Aufgabenstellung: Schreib den Auszug zwischen "Geplant ist die" und "dort Zensur ausgeübt?", beides eingeschlossen, noch einmal ab. Tausche dabei "Geheimdienst" gegen "Nachrichtendienst" aus.

Auszug:
□ □ □ □
Für Historiker sind Soldatenbriefe seit Langem eine wichtige Quelle, um die tatsächliche Einstellung der Kämpfer, die ja jeden Tag ihr Leben riskierten, zu überprüfen. War die Moral so, wie sie nach außen dargestellt wurde? Was wurde in dieser privaten Korrespondenz jenseits der offiziellen Propaganda tatsächlich artikuliert und mitgeteilt?
Dies Fragen stellen sich auch hinsichtlich der Korrespondenz der Interbrigaden im spanischen Bürgerkrieg. Und auch in jener bewaffneten Auseinandersetzung suchte die Armeeführung wie in anderen Kriegssituationen Inhalte zu kontrollieren, um unbeabsichtigten Geheimnisverrat wie auch die Untergrabung der Kampfmoral zu verhindern. So gab es also auch in den Brigaden der Freiwilligen verschiedener Nationen eine Briefzensur. Auf deren Spuren begab sich der Autor in seiner minutiösen Untersuchung. Eine Pionierstudie, denn das war bisher noch nicht im Blick der Historiker.
Geplant ist die Edition auf zwei Bände. Im vorliegenden ersten wird nach einer kurzen historischen Skizze zum Bürgerkrieg und zu den Brigaden ein Überblick über deren Post- und Briefzensurwesen gegeben, dessen Organisierung schon angesichts der Nationalitäten- und damit Sprachenvielfalt keine einfache Angelegenheit war. Zudem gab es einen Geheimdienst der Brigaden sowie einen der gesamten republikanischen Armee, deren Bestandteil jene waren. Wie arbeiteten diese zusammen, wenn denn überhaupt? Und nach welchen Bestimmungen wurde hier wie dort Zensur ausgeübt?
Regelmäßig wurden für die militärische Führung Stimmungsberichte erstellt, nicht nur über die Moral der Kämpfer, sondern auch über Mitteilungen aus deren jeweiligen Heimatländern, bezogen auf den spanischen Kampf. Die weitgehend erhaltene Sammlung dieser Berichte macht knapp die zweite Hälfte des Bandes aus. So ergibt sich ein weniger »heroisches«, dafür aber realistisches Bild der Brigadisten.
□ □ □ □
Angezeigte Daten:
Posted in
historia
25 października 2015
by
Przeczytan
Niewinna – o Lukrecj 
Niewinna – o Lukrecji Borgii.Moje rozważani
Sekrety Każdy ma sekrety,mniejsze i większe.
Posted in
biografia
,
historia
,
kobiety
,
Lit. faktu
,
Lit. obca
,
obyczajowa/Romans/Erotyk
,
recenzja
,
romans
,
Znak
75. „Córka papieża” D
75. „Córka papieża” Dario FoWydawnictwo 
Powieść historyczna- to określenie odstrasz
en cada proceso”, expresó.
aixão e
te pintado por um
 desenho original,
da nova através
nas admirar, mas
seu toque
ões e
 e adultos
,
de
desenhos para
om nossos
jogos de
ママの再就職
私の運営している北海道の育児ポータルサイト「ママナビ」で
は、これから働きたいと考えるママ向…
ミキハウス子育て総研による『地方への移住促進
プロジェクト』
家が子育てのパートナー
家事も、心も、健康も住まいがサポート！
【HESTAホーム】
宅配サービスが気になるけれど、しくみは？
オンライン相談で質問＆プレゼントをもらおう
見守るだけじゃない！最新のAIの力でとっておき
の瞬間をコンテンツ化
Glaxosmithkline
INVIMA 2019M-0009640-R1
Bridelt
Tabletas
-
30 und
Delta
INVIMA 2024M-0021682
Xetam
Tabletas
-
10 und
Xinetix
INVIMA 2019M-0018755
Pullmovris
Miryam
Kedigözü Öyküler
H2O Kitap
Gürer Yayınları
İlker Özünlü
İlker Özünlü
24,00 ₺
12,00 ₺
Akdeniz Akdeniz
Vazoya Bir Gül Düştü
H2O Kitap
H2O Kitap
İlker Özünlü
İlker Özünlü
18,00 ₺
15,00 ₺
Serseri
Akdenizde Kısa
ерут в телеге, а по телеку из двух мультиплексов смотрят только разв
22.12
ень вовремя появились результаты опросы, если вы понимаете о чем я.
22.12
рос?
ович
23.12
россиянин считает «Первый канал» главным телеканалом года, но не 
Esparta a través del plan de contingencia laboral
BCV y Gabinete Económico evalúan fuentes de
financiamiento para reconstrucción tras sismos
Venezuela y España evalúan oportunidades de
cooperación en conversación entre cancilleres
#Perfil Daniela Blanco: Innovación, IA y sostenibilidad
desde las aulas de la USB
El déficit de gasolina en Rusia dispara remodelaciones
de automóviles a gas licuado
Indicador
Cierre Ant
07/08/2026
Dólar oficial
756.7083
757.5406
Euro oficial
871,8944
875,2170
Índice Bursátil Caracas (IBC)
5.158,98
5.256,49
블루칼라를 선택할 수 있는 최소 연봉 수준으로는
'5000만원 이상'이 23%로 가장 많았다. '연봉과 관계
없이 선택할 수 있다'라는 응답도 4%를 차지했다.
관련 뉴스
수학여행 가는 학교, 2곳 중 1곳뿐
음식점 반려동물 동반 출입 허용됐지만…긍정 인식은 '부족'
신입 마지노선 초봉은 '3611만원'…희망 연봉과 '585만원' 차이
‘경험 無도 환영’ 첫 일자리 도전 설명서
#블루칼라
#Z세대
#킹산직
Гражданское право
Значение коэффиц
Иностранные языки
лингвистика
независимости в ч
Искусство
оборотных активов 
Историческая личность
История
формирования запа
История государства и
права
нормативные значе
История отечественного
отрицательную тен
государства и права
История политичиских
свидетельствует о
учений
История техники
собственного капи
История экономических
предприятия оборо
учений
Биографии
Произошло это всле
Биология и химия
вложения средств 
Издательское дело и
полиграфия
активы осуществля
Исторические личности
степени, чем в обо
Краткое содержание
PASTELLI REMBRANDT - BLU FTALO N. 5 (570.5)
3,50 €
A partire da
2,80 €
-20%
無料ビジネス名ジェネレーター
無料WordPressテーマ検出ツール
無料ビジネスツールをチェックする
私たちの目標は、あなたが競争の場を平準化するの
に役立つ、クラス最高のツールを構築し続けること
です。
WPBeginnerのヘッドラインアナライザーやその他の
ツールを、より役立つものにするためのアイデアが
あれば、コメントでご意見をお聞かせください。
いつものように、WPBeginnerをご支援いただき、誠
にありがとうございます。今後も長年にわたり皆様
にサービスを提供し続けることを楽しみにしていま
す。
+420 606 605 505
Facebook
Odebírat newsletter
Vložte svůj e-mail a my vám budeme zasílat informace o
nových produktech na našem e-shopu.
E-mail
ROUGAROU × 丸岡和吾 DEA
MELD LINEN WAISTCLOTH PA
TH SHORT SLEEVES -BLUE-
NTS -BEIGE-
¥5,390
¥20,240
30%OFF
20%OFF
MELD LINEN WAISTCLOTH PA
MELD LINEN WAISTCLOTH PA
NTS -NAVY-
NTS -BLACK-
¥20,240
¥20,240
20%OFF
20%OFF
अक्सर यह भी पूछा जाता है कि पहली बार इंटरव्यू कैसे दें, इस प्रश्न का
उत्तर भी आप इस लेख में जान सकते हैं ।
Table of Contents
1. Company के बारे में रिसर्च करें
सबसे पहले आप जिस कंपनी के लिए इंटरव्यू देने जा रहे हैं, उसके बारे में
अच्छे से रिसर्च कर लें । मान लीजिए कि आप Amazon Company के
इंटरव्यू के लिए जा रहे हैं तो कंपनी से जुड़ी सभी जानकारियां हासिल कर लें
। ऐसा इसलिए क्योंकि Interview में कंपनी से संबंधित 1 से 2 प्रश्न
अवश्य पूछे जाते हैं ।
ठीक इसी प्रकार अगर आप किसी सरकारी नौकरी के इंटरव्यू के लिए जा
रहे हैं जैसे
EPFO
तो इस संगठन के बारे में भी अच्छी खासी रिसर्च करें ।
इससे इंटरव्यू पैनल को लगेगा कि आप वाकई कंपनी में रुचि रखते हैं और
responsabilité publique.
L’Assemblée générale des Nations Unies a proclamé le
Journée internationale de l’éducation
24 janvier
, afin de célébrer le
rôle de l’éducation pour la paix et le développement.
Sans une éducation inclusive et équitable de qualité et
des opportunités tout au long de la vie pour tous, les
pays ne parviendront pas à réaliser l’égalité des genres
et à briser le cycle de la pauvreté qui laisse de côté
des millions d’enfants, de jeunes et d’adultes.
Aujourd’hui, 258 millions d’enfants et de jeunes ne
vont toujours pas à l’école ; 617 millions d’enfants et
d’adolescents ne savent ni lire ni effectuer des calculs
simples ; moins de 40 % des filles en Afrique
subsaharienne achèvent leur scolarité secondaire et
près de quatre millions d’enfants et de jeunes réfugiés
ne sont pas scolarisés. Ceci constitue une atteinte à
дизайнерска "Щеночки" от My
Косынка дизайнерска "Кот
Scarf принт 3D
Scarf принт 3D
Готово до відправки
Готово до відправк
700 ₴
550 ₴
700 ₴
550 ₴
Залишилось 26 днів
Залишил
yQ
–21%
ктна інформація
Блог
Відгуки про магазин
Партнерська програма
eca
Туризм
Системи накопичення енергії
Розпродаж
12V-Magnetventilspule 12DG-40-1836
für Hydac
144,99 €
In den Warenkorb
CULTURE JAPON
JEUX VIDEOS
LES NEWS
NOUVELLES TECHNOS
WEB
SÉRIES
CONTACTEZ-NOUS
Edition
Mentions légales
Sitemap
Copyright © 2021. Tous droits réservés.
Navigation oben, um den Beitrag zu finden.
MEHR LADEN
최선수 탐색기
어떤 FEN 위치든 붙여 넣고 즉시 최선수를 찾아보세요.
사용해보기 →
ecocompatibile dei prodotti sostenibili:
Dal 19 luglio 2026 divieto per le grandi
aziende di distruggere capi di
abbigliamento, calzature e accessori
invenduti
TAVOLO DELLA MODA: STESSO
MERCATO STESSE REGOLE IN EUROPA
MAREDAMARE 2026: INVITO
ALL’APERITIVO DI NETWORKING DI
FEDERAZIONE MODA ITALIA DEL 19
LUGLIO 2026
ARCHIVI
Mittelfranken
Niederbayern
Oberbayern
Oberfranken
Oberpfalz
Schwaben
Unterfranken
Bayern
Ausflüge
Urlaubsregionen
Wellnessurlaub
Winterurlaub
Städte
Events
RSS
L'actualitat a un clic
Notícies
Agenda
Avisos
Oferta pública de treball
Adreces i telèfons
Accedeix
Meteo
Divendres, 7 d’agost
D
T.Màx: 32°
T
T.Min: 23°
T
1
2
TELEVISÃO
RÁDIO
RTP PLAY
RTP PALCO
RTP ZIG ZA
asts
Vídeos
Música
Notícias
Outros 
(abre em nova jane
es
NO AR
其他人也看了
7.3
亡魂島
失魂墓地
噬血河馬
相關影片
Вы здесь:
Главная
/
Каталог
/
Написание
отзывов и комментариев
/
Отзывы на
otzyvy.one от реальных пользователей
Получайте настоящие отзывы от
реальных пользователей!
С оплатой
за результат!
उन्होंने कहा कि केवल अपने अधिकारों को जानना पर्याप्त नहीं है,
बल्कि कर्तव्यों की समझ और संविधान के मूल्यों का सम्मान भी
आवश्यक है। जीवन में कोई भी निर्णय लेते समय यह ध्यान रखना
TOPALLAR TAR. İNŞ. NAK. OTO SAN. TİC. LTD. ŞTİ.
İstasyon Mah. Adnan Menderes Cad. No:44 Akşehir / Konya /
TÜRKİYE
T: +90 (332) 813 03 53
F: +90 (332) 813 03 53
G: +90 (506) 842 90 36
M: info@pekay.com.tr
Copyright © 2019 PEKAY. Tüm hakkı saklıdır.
□ □ □ □
Gelöste Aufgabe:
Geplant ist die Edition auf zwei Bände. Im vorliegenden ersten wird nach einer kurzen historischen Skizze zum Bürgerkrieg und zu den Brigaden ein Überblick über deren Post- und Briefzensurwesen gegeben, dessen Organisierung schon angesichts der Nationalitäten- und damit Sprachenvielfalt keine einfache Angelegenheit war. Zudem gab es einen Nachrichtendienst der Brigaden sowie einen der gesamten republikanischen Armee, deren Bestandteil jene waren. Wie arbeiteten diese zusammen, wenn denn überhaupt? Und nach welchen Bestimmungen wurde hier wie dort Zensur ausgeübt?